A young African-American woman, late twenties, wearing a hard hat, armed with a clipboard, strode out the door, Peter Gianakos in hot pursuit. He was soon back in the building.
He focused on Rob before focusing on the two women. "Bitch." He then saw, really saw, Harry and Susan. "I'm sorry, ladies. I'm a little hot under the collar."
"What's the problem?"
"Mychelle Burns has decided that our handicapped access to the men's bathroom is one degree off in grade. First of all, it's not. Secondly, to shave a degree off costs time and money. Do you know what a handicapped access costs us? That one you see out there on the sidewalk is eight thousand dollars." Peter let his arms flop against his sides.

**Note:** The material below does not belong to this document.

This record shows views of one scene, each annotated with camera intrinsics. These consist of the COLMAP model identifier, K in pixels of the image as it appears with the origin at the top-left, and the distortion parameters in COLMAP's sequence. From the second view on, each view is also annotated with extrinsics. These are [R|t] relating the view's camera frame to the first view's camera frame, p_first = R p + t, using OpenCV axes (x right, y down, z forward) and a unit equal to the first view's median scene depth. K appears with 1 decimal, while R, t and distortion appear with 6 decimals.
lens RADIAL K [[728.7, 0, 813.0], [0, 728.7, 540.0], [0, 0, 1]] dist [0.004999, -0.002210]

"Why so much?" Susan was curious.
"It could be even more if it were a switchback but this one we could put in right off the curb. It cost so much because you have to taper the sides. You can't have ninety-degree sides. Let me tell you, concrete work ain't cheap. And the guardrails are heavy pipe. The stuff could hold back an elephant."
"I had no idea."
"No one does, ma'am. Not until they have to build something the public will use. It's bad enough just building a house."
"What are you going to do?" Harry felt bad for Peter.

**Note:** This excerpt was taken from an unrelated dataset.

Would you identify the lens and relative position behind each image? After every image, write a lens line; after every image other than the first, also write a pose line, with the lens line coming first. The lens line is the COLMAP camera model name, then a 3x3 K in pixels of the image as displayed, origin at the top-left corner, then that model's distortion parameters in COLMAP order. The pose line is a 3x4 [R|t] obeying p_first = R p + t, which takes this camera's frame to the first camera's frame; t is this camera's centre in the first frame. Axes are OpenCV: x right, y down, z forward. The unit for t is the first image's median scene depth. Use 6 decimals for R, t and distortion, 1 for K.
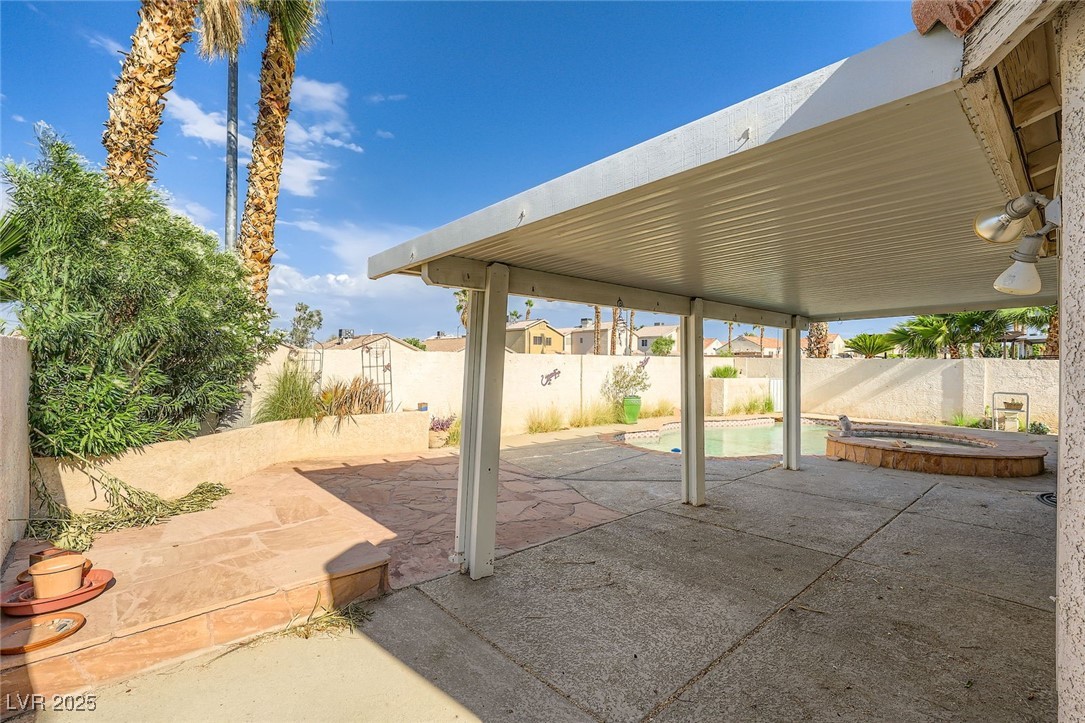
lens RADIAL K [[488.0, 0, 540.1], [0, 488.0, 357.2], [0, 0, 1]] dist [0.000656, 0.000456]
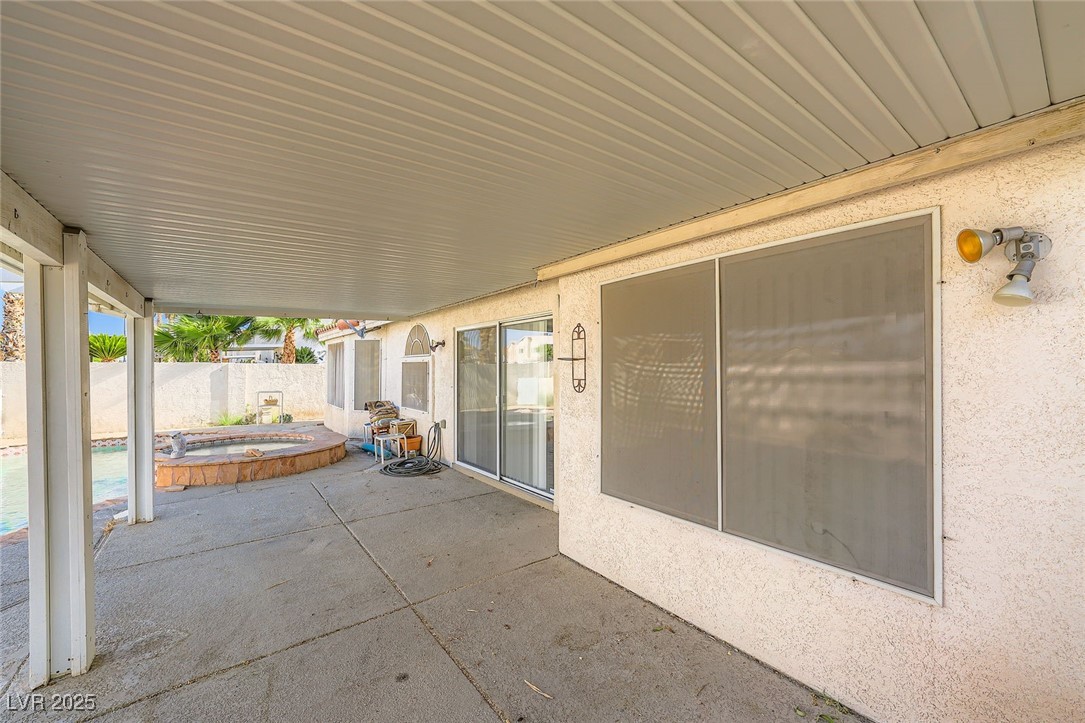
lens RADIAL K [[435.1, 0, 541.2], [0, 435.1, 366.4], [0, 0, 1]] dist [-0.005575, 0.000403]
pose [[0.091717, -0.006245, 0.995766, -0.023521], [-0.003369, 0.999973, 0.006582, 0.003219], [-0.995779, -0.003958, 0.091693, 0.239181]]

"The first thing I'm going to do is count to ten. Next, I'm bringing in the laser measurer and I am ninety-nine percent sure that grade will be perfect. Code perfect. Then I will call Fred Forrest and ask him to come out and use the laser measurer." His voice was acidic. "If the high-and-mighty Fred doesn't want to come by, I guess I'll let Mychelle use it. Christ, she's a chip off the old block. And since neither one of them can even hammer a nail, I will hold my tongue although even an idiot can use a laser measurer."
"Peter," a man called from the back.
"Sorry to dump on you. Harry, Susan, it's good to see you."
"Give my regards to your wife," Susan said as he left.
Harry waited a beat then whispered to Rob, "Maybe Mychelle wants a payoff?"
Rob frowned. "Well, I'm here on the weekends and at night. I don't think that's going on. I could be wrong. I think Fred's drunk on power. She's a carbon copy."
As Susan and Harry cruised back down 29, Susan said, "Harry, I wouldn't have thought of under-the-table payoffs."
"I know. You're such a straight arrow."
"So was H.H."
"I think he was." Harry noticed that the snow piled on the side of the road was already grungy. "And I do think Fred is drunk on power. Rob's got him pegged. You see that kind of personality in a lot of professions but especially in government jobs. I should know, I have one."
"Maybe you should bring a whip to the post office."
"They'd get an entirely different idea." Harry laughed.
"Pervert." Susan laughed, too.
10
Unless inherited, wealth rarely falls into anyone's lap. People who make lots of money work harder, work longer hours, and almost always love what they do.
Matthew Crickenberger was no exception. His office in downtown Charlottesville was a series of three old town houses built in the 1820s. He'd bought them, renovating the insides while keeping the exteriors untouched.
The middle house boasted a lovely walnut door with a graceful fan over the top, the glass panes handblown. Inside, a small lobby where coats and umbrellas could be hung opened onto a larger reception area with a receptionist in the center. All along the right wall behind glass was a temperature-controlled miniature South American rain forest, imitation Colombian artifacts placed among the plants. One, a carved stone, peeped out of a rippling pool.